# Provided records:

____________

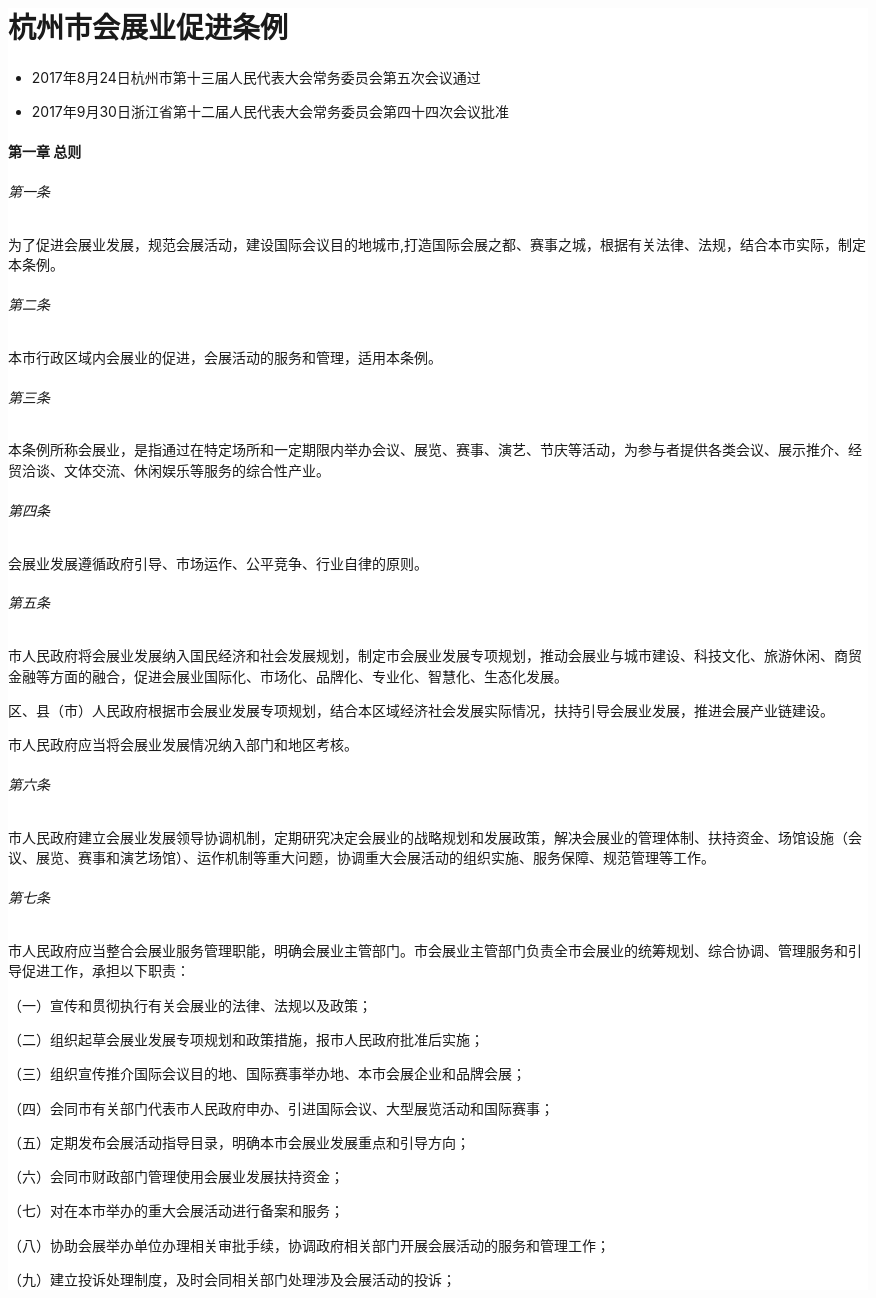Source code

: # 杭州市会展业促进条例

- 2017年8月24日杭州市第十三届人民代表大会常务委员会第五次会议通过

- 2017年9月30日浙江省第十二届人民代表大会常务委员会第四十四次会议批准



#### 第一章 总则

###### 第一条

为了促进会展业发展，规范会展活动，建设国际会议目的地城市,打造国际会展之都、赛事之城，根据有关法律、法规，结合本市实际，制定本条例。

###### 第二条

本市行政区域内会展业的促进，会展活动的服务和管理，适用本条例。

###### 第三条

本条例所称会展业，是指通过在特定场所和一定期限内举办会议、展览、赛事、演艺、节庆等活动，为参与者提供各类会议、展示推介、经贸洽谈、文体交流、休闲娱乐等服务的综合性产业。

###### 第四条

会展业发展遵循政府引导、市场运作、公平竞争、行业自律的原则。

###### 第五条

市人民政府将会展业发展纳入国民经济和社会发展规划，制定市会展业发展专项规划，推动会展业与城市建设、科技文化、旅游休闲、商贸金融等方面的融合，促进会展业国际化、市场化、品牌化、专业化、智慧化、生态化发展。

区、县（市）人民政府根据市会展业发展专项规划，结合本区域经济社会发展实际情况，扶持引导会展业发展，推进会展产业链建设。

市人民政府应当将会展业发展情况纳入部门和地区考核。

###### 第六条

市人民政府建立会展业发展领导协调机制，定期研究决定会展业的战略规划和发展政策，解决会展业的管理体制、扶持资金、场馆设施（会议、展览、赛事和演艺场馆）、运作机制等重大问题，协调重大会展活动的组织实施、服务保障、规范管理等工作。

###### 第七条

市人民政府应当整合会展业服务管理职能，明确会展业主管部门。市会展业主管部门负责全市会展业的统筹规划、综合协调、管理服务和引导促进工作，承担以下职责：

（一）宣传和贯彻执行有关会展业的法律、法规以及政策；

（二）组织起草会展业发展专项规划和政策措施，报市人民政府批准后实施；

（三）组织宣传推介国际会议目的地、国际赛事举办地、本市会展企业和品牌会展；

（四）会同市有关部门代表市人民政府申办、引进国际会议、大型展览活动和国际赛事；

（五）定期发布会展活动指导目录，明确本市会展业发展重点和引导方向；

（六）会同市财政部门管理使用会展业发展扶持资金；

（七）对在本市举办的重大会展活动进行备案和服务；

（八）协助会展举办单位办理相关审批手续，协调政府相关部门开展会展活动的服务和管理工作；

（九）建立投诉处理制度，及时会同相关部门处理涉及会展活动的投诉；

____________

# Task details:
From the first line to the last, retype the data above exactly, but not its images.

# Reply:
Source code

: # 杭州市会展业促进条例

- 2017年8月24日杭州市第十三届人民代表大会常务委员会第五次会议通过

- 2017年9月30日浙江省第十二届人民代表大会常务委员会第四十四次会议批准



#### 第一章 总则

###### 第一条

为了促进会展业发展，规范会展活动，建设国际会议目的地城市,打造国际会展之都、赛事之城，根据有关法律、法规，结合本市实际，制定本条例。

###### 第二条

本市行政区域内会展业的促进，会展活动的服务和管理，适用本条例。

###### 第三条

本条例所称会展业，是指通过在特定场所和一定期限内举办会议、展览、赛事、演艺、节庆等活动，为参与者提供各类会议、展示推介、经贸洽谈、文体交流、休闲娱乐等服务的综合性产业。

###### 第四条

会展业发展遵循政府引导、市场运作、公平竞争、行业自律的原则。

###### 第五条

市人民政府将会展业发展纳入国民经济和社会发展规划，制定市会展业发展专项规划，推动会展业与城市建设、科技文化、旅游休闲、商贸金融等方面的融合，促进会展业国际化、市场化、品牌化、专业化、智慧化、生态化发展。

区、县（市）人民政府根据市会展业发展专项规划，结合本区域经济社会发展实际情况，扶持引导会展业发展，推进会展产业链建设。

市人民政府应当将会展业发展情况纳入部门和地区考核。

###### 第六条

市人民政府建立会展业发展领导协调机制，定期研究决定会展业的战略规划和发展政策，解决会展业的管理体制、扶持资金、场馆设施（会议、展览、赛事和演艺场馆）、运作机制等重大问题，协调重大会展活动的组织实施、服务保障、规范管理等工作。

###### 第七条

市人民政府应当整合会展业服务管理职能，明确会展业主管部门。市会展业主管部门负责全市会展业的统筹规划、综合协调、管理服务和引导促进工作，承担以下职责：

（一）宣传和贯彻执行有关会展业的法律、法规以及政策；

（二）组织起草会展业发展专项规划和政策措施，报市人民政府批准后实施；

（三）组织宣传推介国际会议目的地、国际赛事举办地、本市会展企业和品牌会展；

（四）会同市有关部门代表市人民政府申办、引进国际会议、大型展览活动和国际赛事；

（五）定期发布会展活动指导目录，明确本市会展业发展重点和引导方向；

（六）会同市财政部门管理使用会展业发展扶持资金；

（七）对在本市举办的重大会展活动进行备案和服务；

（八）协助会展举办单位办理相关审批手续，协调政府相关部门开展会展活动的服务和管理工作；

（九）建立投诉处理制度，及时会同相关部门处理涉及会展活动的投诉；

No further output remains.